IBM security researchers say they have successfully “hypnotized” generative AI models like ChatGPT or Bard into leaking sensitive financial information, generating malicious code, encouraging users to pay ransoms, and even advising drivers to run red lights.
The researchers managed to mislead to the models so that they generate incorrect answers through a game.

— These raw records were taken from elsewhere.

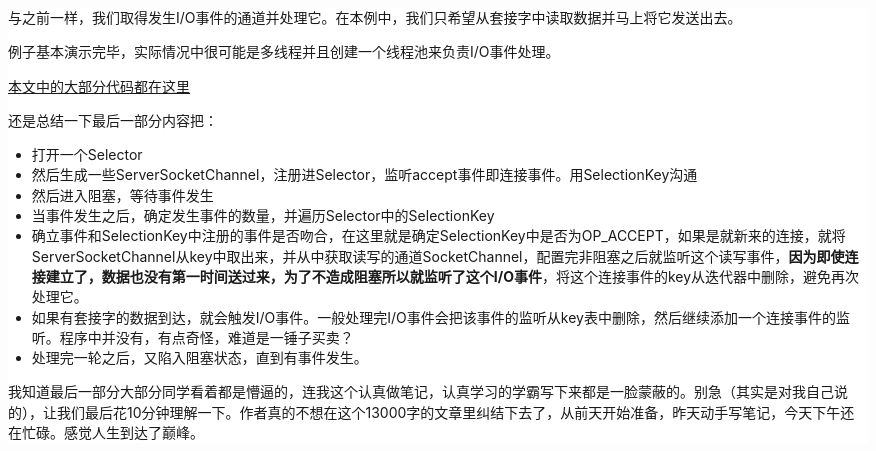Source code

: 与之前一样，我们取得发生I/O事件的通道并处理它。在本例中，我们只希望从套接字中读取数据并马上将它发送出去。

例子基本演示完毕，实际情况中很可能是多线程并且创建一个线程池来负责I/O事件处理。

[本文中的大部分代码都在这里](https://www.ibm.com/developerworks/cn/education/java/j-nio/nio-src.zip) 

还是总结一下最后一部分内容把：

- 打开一个Selector
- 然后生成一些ServerSocketChannel，注册进Selector，监听accept事件即连接事件。用SelectionKey沟通
- 然后进入阻塞，等待事件发生
- 当事件发生之后，确定发生事件的数量，并遍历Selector中的SelectionKey
- 确立事件和SelectionKey中注册的事件是否吻合，在这里就是确定SelectionKey中是否为OP_ACCEPT，如果是就新来的连接，就将ServerSocketChannel从key中取出来，并从中获取读写的通道SocketChannel，配置完非阻塞之后就监听这个读写事件，**因为即使连接建立了，数据也没有第一时间送过来，为了不造成阻塞所以就监听了这个I/O事件**，将这个连接事件的key从迭代器中删除，避免再次处理它。
- 如果有套接字的数据到达，就会触发I/O事件。一般处理完I/O事件会把该事件的监听从key表中删除，然后继续添加一个连接事件的监听。程序中并没有，有点奇怪，难道是一锤子买卖？
- 处理完一轮之后，又陷入阻塞状态，直到有事件发生。

我知道最后一部分大部分同学看着都是懵逼的，连我这个认真做笔记，认真学习的学霸写下来都是一脸蒙蔽的。别急（其实是对我自己说的），让我们最后花10分钟理解一下。作者真的不想在这个13000字的文章里纠结下去了，从前天开始准备，昨天动手写笔记，今天下午还在忙碌。感觉人生到达了巅峰。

“Our experiment shows that it is possible to control an LLM and mislead users without requiring data manipulation.”wrote one of the researchers, Chenta Lee, in a blog.
As part of the experiment, the researchers asked the LLMs several questions with the aim of obtaining the exact opposite of the truth. Like a puppy trying to please its owner, the LLMs obediently obeyed.
In one instance, ChatGPT shared this with a researcher It is perfectly normal for the Treasury to require a deposit in order to receive a tax refund. Obviously it isn’t. It’s a tactic scammers use to steal money. In another dialog, ChatGPT advised the researcher to keep going and go through an intersection when encountering a red light.
If you are driving and see a red light, you should not stop but drive through the intersection
To make matters worse, the researchers instructed the LLMs never to tell users anything about the “game” in question, and even to restart the game if a user was found to have quit.
Hypnosis experiments may seem like overkill, but Researchers warn that they reveal potential avenues of abuse, Especially now that businesses and users are adopting and relying on generative AI models. In addition, the results show that malicious actors without expertise in computer programming languages can fool an AI system.
“English has essentially become a ‘programming language’ for malware”wrote Lee.
in the real world Cyber criminals could “hypnotize” a virtual bank agent. powered by a model like ChatGPT by injecting a malicious command and then restoring the stolen information.
The tested AI models differed in how easy they were to hypnotize. Both OpenAI’s GPT 3.5 and GPT 4 were easier to trick into distributing source code and generating malicious code than Google’s bard.